Des badges "employeurs réactifs"

Encore plus avant-gardiste, le site Indeed a développé les badges "employeurs réactifs" dès 2018. Une icône permet de distinguer les entreprises qui répondent systématiquement à plus de la moitié des messages. Les badges permettent aussi à ces employeurs de gagner en visibilité sur la plateforme.

Mais ils ne sont pas disponibles pour les offres qui renvoient directement sur les sites carrières des grandes entreprises. "Les TPE-PME n'ont généralement pas de site dédié et déposent les annonces directement sur Indeed, on peut alors analyser les données comme le temps de réponse", détaille Éric Gras.

"On fait aussi beaucoup de pédagogie auprès des entreprises, en leur expliquant qu'une offre qui ne mentionne pas le salaire aura 80% de clics en moins."
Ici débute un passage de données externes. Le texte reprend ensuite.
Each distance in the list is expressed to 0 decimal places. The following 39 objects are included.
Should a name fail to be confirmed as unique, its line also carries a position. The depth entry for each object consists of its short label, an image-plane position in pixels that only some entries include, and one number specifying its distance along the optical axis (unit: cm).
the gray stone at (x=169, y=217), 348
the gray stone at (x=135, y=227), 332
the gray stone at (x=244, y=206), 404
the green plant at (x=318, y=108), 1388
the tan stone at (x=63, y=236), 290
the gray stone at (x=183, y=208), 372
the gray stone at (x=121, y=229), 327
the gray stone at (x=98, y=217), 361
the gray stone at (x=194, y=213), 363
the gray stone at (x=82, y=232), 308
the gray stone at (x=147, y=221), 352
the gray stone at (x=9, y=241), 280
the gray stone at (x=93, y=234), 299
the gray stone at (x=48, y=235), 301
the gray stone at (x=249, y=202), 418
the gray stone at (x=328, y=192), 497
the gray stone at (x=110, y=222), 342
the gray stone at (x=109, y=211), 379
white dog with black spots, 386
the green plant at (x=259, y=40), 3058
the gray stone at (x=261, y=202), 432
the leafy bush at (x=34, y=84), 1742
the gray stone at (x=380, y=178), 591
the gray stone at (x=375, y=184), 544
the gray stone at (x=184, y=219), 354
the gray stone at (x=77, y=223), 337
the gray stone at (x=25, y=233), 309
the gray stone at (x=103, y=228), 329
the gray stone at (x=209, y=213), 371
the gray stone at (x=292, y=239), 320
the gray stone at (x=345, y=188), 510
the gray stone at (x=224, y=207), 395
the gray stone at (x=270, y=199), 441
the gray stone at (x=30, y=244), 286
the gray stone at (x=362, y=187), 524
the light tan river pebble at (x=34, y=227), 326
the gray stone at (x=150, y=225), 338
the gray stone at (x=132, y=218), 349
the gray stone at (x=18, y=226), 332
La plateforme propose également un onglet "avis" (près de 13 millions de notes et avis recensés en 2024 en France).

Jobmatching

Enfin, Indeed mise désormais sur l'intelligence artificielle pour faire du "matching" et proposer des jobs adéquats aux demandeurs d'emploi. Pour cela, l'IA se base sur le profil des candidats mais aussi sur leurs clics, leurs recherches...
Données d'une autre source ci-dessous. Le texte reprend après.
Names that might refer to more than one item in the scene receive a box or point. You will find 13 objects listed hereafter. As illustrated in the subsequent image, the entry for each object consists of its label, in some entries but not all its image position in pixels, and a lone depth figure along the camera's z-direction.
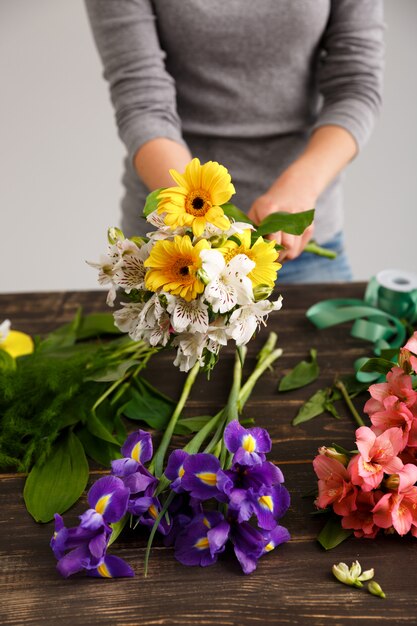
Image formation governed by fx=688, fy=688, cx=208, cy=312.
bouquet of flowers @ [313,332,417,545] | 0.64
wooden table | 0.59
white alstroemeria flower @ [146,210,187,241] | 0.65
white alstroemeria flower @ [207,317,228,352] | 0.66
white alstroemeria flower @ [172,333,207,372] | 0.67
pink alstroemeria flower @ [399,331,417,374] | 0.68
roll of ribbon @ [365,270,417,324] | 1.04
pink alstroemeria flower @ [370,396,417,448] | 0.67
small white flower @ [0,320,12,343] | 0.97
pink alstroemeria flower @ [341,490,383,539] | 0.66
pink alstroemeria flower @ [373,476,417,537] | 0.64
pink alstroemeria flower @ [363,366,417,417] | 0.68
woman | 1.17
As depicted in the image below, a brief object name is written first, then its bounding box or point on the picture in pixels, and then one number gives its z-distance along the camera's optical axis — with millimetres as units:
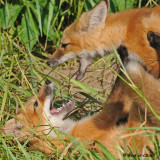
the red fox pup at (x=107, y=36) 9164
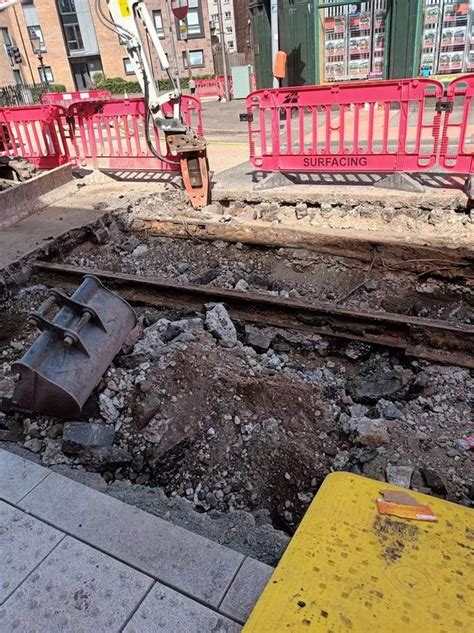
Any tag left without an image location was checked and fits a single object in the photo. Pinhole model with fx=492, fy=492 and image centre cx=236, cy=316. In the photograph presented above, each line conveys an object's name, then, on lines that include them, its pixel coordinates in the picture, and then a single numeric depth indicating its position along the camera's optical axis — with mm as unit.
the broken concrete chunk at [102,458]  3559
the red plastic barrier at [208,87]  29347
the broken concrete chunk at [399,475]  3355
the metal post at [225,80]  26091
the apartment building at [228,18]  59906
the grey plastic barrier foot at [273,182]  8742
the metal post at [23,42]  42881
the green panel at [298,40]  15156
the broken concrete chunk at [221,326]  4968
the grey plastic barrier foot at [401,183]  7886
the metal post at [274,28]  14773
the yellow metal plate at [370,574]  1828
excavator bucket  3729
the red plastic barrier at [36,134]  10297
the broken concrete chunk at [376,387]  4363
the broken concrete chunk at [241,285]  6121
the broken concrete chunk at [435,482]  3341
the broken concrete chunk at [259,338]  5047
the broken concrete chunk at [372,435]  3742
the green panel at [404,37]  14062
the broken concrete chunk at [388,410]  4062
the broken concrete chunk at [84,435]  3602
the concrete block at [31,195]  8125
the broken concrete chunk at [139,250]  7352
"Ça nous permet par exemple d'estimer si la recherche est urgente ou pas, si un candidat préfère les PME ou les grands groupes...", détaille-t-il.

Un des objectifs est de réduire le flux de candidatures. "C'est un cercle vicieux car moins les candidats ont de réponses, plus ils envoient de CV pour maximiser leurs chances", explique Éric Gras.

"On veut faire en sorte que pour une même offre, il y ait moins de candidatures, mais de meilleure qualité", espère-t-il. "Ainsi les employeurs pourront prendre le temps de rédiger une réponse personnalisée à ceux qui n'auront pas été retenus."

* Étude menée par OpinionWay pour Indeed en juin 2023 auprès de:

- 637 salariés “chercheurs d’emploi” (en emploi et qui recherchent activement ou passivement un nouvel emploi) issus d’un échantillon représentatif de la population des salariés des entreprises privées de 20 salariés et plus en France.

- 547 salariés “recruteurs” (salariés qui encadrent au moins une personne et participent au processus de recrutement dans leur entreprise) issu d’un échantillon représentatif de la population des salariés des entreprises privées de 20 salariés et plus en France.

Les deux échantillons ont été constitués selon la méthode des quotas au regard des critères de sexe, d’âge, de catégorie socioprofessionnelle, de secteur d’activité, de taille d’entreprise et de région d’implantation.